The CD, which features excerpts from "That Midnight Kiss," (1949) "The Toast of New Orleans," (1950), "The Great Caruso" (1951), Because You're Mine (1952), and "The Student Prince" (1954), also includes two outtakes. One of them, "Beloved," from "Student Prince," was one of the most important recordings Lanza ever made and one that marked a tragic turning point in his career.
This rejected "Beloved" was a torrid take that resulted in Lanza walking off the "Student Prince" project.
"I was standing there when he walked out," remembered Robinson. "He sang it too sexy, they said."
Point of view
The sticking point was interpretation. In the Sigmund Romberg operetta, the student prince is rejected by his princess for lacking passion. It is after being sent to Heidelberg to learn the ways of romance that he sings the ardent paean to the princess. The song is meant to be passionate, but the director, Curtis Bernhardt, didn't see it that way.
"Bernhardt said, 'You know, Mario, you are a Prussian prince -- don't do it so exciting,' " said Robinson. "Mario said, 'Look, when I tell a girl I'm going to take her tonight, and throw the mask away, well, I'm an Italian!' " Lanza walked out, and told the director, " 'If you want to direct me, you direct my acting, not my singing,' " Robinson said.
The conflict led to breach of contract lawsuits and culminated a couple years later with Lanza's departure from Hollywood.
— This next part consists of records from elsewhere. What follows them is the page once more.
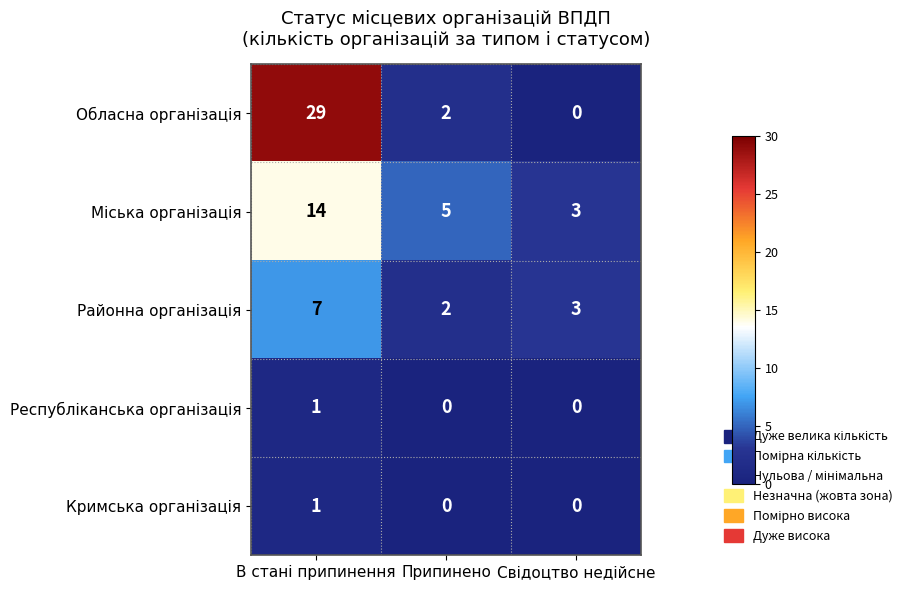

What is the greatest value displayed?

29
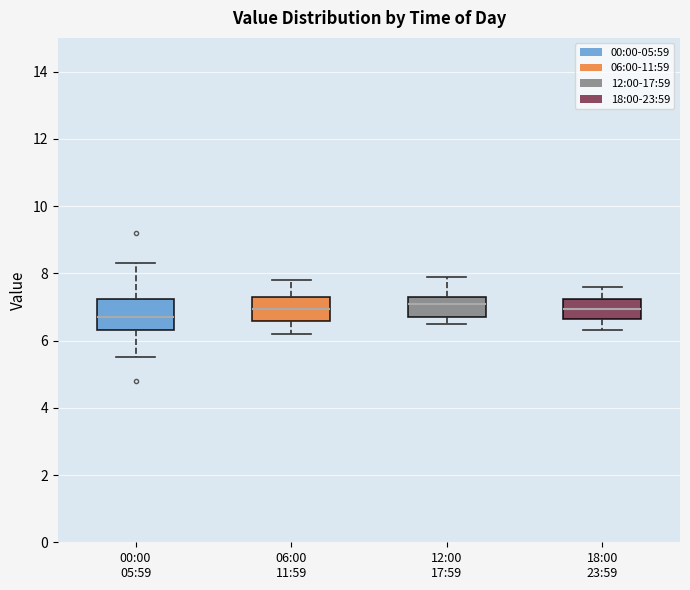

Where is the upper edge of the box for 06:00 11:59 on the y-axis? The values are not printed on the chart, so give them approximately, as read against the axis.

7.4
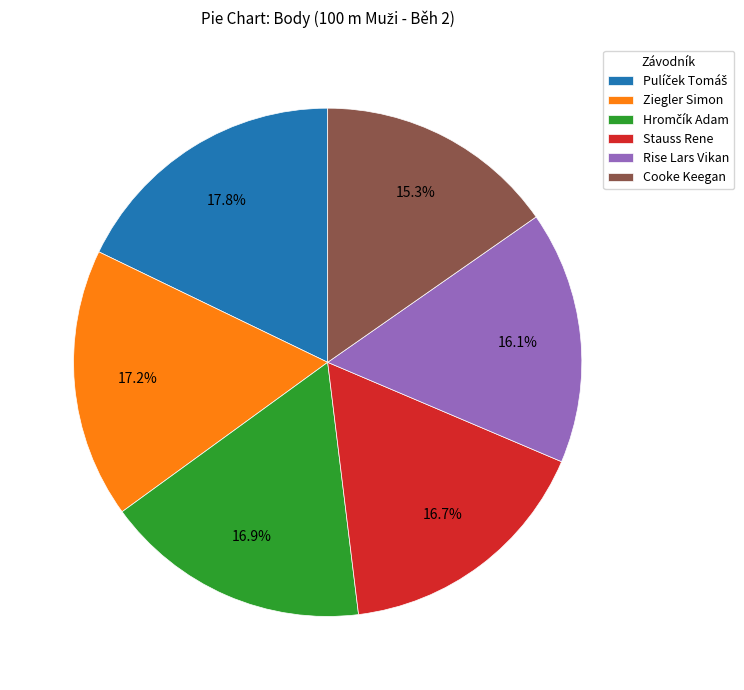

To the nearest percent, what portion does Cooke Keegan represent?

15%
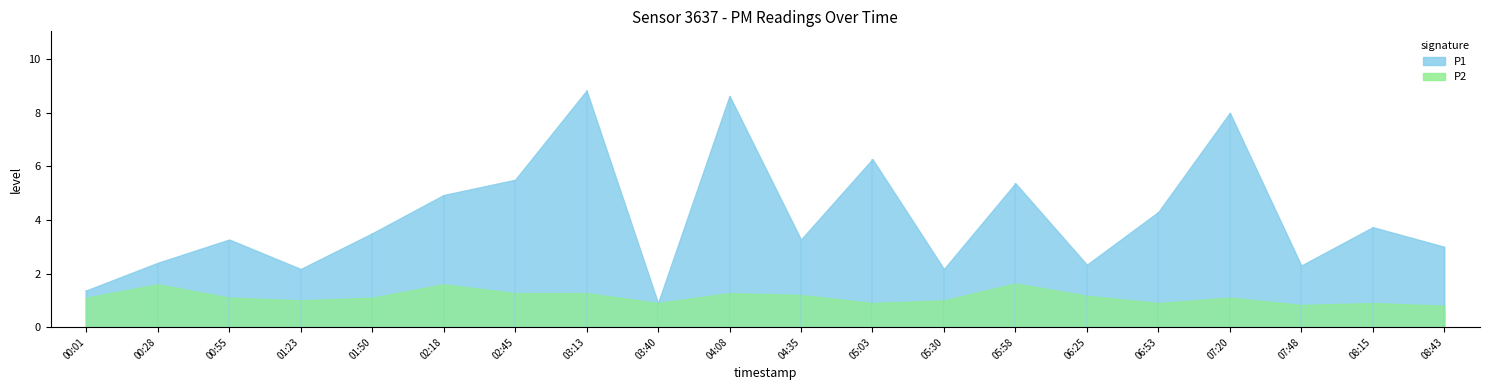

What is the label of the 7th point from the right?

05:58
Lanza eventually settled the dispute by completing the soundtrack, but backing out of the film. Edmund Purdom wound up lip-syncing Lanza's voice. The "Beloved" version used in film is "totally milk toast," said Feltenstein. "On the CD, you hear the passion and fire he wanted to bring to work. And he was right."
The Lanza children -- daughter Elissa Bregman and son Damon Lanza -- were delighted with the new release. "It's been a long time coming," said Bregman, from her home in Los Angeles. "I know there are people around the world who would appreciate any new material released on Mario Lanza. I hope this might inspire BMG [RCA's parent company] to release more of their [vault] recordings."